Posted in C-Haze, Change, Current Events, Discrimination, Frank Ricci, Hope, New Haven, News, Policy, Politics, Race, Sonia Sotomayor, Supreme Court

The Death of Affirmative Action?

We are getting news today that the Supreme Court has ruled on the infamous New Haven Firefighter reverse discrimination case.

Supreme Court nominee, Judge Sonia Sotomayor, in a strange coincidence, was one of the presiding judges during this case’s original appeal.

The High Court has ruled in favor of white firefighter Frank Ricci, reversing Judge Sotomayor’s ruling.

As most of us are aware, the New Haven firefighter case was about whether or not Mr. Ricci was unfairly discriminated against when he passed (with flying colors, I might add), the city of New Haven’s standard test, the results of which determined one’s eligibility for promotion within the department.

Ricci, unfortunately, did not get the promotion, because just after taking the test, the city threw out all test results because no eligible black firefighters (and only one Latino) had passed it.

The city’s defense was that they were following applicable federal law- Title VII, if you want the name for it- that prohibits an employer’s discriminating against any race in its hiring or promotion practices. Even if the discrimination is not purposeful, it is still illegal, according to the law.

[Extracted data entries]
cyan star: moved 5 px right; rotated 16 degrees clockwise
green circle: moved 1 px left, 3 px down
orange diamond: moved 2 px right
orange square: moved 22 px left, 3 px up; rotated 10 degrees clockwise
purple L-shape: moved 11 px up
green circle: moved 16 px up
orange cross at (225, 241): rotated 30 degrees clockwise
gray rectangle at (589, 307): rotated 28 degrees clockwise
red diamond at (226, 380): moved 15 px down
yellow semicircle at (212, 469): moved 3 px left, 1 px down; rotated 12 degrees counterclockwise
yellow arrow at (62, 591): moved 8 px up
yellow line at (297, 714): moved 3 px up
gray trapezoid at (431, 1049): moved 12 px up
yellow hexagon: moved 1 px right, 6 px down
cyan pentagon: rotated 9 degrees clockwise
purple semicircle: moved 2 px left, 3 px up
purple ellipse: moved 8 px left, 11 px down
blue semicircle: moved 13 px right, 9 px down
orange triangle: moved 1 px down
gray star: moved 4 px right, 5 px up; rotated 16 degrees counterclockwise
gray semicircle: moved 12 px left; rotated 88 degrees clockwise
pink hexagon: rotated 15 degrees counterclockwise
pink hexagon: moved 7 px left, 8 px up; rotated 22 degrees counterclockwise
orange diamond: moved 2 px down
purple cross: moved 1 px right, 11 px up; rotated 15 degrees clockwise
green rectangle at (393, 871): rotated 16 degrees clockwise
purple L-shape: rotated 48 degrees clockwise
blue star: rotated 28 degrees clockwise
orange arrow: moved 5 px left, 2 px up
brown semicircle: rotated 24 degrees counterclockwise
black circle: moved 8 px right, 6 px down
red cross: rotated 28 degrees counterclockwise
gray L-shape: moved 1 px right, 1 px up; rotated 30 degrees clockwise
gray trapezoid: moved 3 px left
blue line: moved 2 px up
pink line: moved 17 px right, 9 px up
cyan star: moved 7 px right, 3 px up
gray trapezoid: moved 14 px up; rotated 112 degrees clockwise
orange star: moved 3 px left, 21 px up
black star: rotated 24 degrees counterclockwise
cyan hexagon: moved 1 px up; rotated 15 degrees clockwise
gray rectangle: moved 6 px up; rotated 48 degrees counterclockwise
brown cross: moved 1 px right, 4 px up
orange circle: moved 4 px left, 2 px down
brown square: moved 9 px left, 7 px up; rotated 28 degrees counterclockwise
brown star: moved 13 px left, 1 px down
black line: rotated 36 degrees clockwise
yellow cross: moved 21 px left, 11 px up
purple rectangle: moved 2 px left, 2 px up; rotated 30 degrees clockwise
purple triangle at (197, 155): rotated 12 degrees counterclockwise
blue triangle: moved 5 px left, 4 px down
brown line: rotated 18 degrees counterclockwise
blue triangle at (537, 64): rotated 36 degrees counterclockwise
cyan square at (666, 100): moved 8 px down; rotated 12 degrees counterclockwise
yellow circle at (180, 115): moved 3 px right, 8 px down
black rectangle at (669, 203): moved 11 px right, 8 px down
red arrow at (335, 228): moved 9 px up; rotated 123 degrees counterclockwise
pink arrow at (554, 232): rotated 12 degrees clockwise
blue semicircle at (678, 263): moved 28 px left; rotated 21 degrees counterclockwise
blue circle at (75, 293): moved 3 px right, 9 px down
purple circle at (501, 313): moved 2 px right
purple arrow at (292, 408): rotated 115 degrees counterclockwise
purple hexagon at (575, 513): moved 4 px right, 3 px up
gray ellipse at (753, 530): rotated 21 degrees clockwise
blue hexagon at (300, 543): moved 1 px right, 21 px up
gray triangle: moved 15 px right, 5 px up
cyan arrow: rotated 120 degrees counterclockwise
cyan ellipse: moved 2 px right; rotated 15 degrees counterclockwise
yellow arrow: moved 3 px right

[To do]
1/ In the post about the New Haven firefighter case, why did the city throw out all the test results?
2/ Quote the New Haven firefighter post between "The Death of" and "Judge Sotomayor’s ruling.", inclusive.
3/ Write what comes next in the post about the New Haven firefighter case, picking up after its last sentence.

[Answers]
1/ No eligible black firefighters, and only one Latino, had passed it.

2/
The Death of Affirmative Action?

We are getting news today that the Supreme Court has ruled on the infamous New Haven Firefighter reverse discrimination case.

Supreme Court nominee, Judge Sonia Sotomayor, in a strange coincidence, was one of the presiding judges during this case’s original appeal.

The High Court has ruled in favor of white firefighter Frank Ricci, reversing Judge Sotomayor’s ruling.

3/
When Ricci initially brought suit against New Haven, he lost, and the trial judge ruled in favor of the city.

Not to be deterred, he appealed the ruling at the federal level, where it fell into the lap of Judge Sonia Sotomayor’s federal appellate court. Sotomayor (in a unanimous decision, reached along with the two other judges on the panel), upheld the trial court’s decision, ruling in a depressingly brief statement, that the applicable law- love it or hate it- had been appropriately applied.

Ricci then asked the U.S. Supreme Court to hear the case. The High Court has spoken, and Frank Ricci is likely a very happy man.

I have had feelings that were difficult for me to reconcile about this case from the start.

I do not fault Judge Sotomayor in her decision, as she was merely charged with determining whether or not New Haven had been on the right side of the law when the city decided to throw out the test. Simply looking at legal precedent, New Haven’s officials acted the way the Title VII statute requires them to.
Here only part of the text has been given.